Yesterday was my first day back in school after ... how many ... 10 years? I'm teaching a class at Wheaton College called Data Analytics. I hope to impart some enthusiasm for statistics to the people in the class as well as give them access to the tools that will help them develop the skills that enable them to turn enthusiasm into honest answers to useful questions.
I have 15 students and 1 faculty member whom I will share the semester with. They have a variety of hopes for the future. There are a couple from economics, one who is going to be an actuary, quite a number of math majors. It'll be fun having such a diverse group. I'm excited about giving them a way to "think about statistics" that will help them grasp the ideas in an intuitive manner.
I was surprised at how draining I found teaching a two-hour class to be. My Parkinson's affects my voice, so I found as class wore on that I had to work harder to make myself heard and to speak clearly. It was a sober reminder that just because I'm doing what the Father wants me to do doesn't mean that doing it will be easy. I can't let my comfort or convenience be a measure of whether I'm doing the right thing. If anything, the boxing training that has been such a help for my Parkinson's has made it clear that hard work and inconvenience is good for me in many ways.

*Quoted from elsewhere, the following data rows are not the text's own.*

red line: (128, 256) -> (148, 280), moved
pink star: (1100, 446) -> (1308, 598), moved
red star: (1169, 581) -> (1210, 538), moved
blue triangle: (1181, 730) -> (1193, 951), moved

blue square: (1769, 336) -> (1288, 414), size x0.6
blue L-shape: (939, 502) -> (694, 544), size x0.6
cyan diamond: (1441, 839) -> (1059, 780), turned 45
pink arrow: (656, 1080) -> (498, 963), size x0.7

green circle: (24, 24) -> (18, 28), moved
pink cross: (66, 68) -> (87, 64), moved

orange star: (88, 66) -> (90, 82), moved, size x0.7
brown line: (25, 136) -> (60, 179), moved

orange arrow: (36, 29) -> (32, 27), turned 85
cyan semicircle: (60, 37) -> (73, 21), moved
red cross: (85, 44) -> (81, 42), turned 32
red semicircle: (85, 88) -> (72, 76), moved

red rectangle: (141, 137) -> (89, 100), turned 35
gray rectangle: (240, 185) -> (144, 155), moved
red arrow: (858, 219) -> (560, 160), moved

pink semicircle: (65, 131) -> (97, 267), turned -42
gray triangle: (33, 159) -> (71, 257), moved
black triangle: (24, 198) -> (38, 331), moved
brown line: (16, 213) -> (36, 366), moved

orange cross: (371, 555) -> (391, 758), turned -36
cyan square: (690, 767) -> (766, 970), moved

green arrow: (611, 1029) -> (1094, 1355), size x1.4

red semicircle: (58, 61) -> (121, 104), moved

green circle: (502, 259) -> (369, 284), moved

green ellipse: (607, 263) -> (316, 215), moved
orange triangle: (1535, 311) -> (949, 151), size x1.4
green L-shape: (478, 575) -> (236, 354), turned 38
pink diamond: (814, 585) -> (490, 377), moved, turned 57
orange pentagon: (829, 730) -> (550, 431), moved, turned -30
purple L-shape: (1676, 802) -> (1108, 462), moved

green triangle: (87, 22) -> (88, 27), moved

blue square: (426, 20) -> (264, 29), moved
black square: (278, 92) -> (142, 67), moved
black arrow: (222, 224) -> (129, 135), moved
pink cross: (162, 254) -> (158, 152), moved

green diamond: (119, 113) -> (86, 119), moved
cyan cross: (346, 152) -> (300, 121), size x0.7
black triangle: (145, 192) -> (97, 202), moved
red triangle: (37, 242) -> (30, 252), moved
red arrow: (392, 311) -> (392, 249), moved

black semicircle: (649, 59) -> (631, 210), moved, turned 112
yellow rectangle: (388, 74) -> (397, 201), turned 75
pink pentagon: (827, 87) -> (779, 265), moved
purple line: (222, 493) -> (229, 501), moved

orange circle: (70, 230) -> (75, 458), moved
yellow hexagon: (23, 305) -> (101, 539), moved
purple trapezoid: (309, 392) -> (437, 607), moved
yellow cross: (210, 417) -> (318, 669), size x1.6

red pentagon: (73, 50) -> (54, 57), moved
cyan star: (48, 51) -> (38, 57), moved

The College encourages instructors to incorporate some form of spiritual content into their teaching. I am going to begin each class with a meditation on a verse - typically one that I memorized and have lived with for many years. Yesterday we began with Ephesians 2:10: "For we are His workmanship, created in Christ Jesus for good works, which God prepared beforehand, that we would walk in them." I reviewed the different stages in my working career and highlighted how God often prepared me for the next step ahead of time in ways whose significance I was oblivious to at the time. The lesson to draw from that is not to try to become less oblivious! It is to do my best to be faithful to what God is doing in my life today and trust in His Sovereignty, that He is doing today exactly what I will need to be prepared for tomorrow. Both on a macro and a micro scale He has prepared beforehand good works for me to do.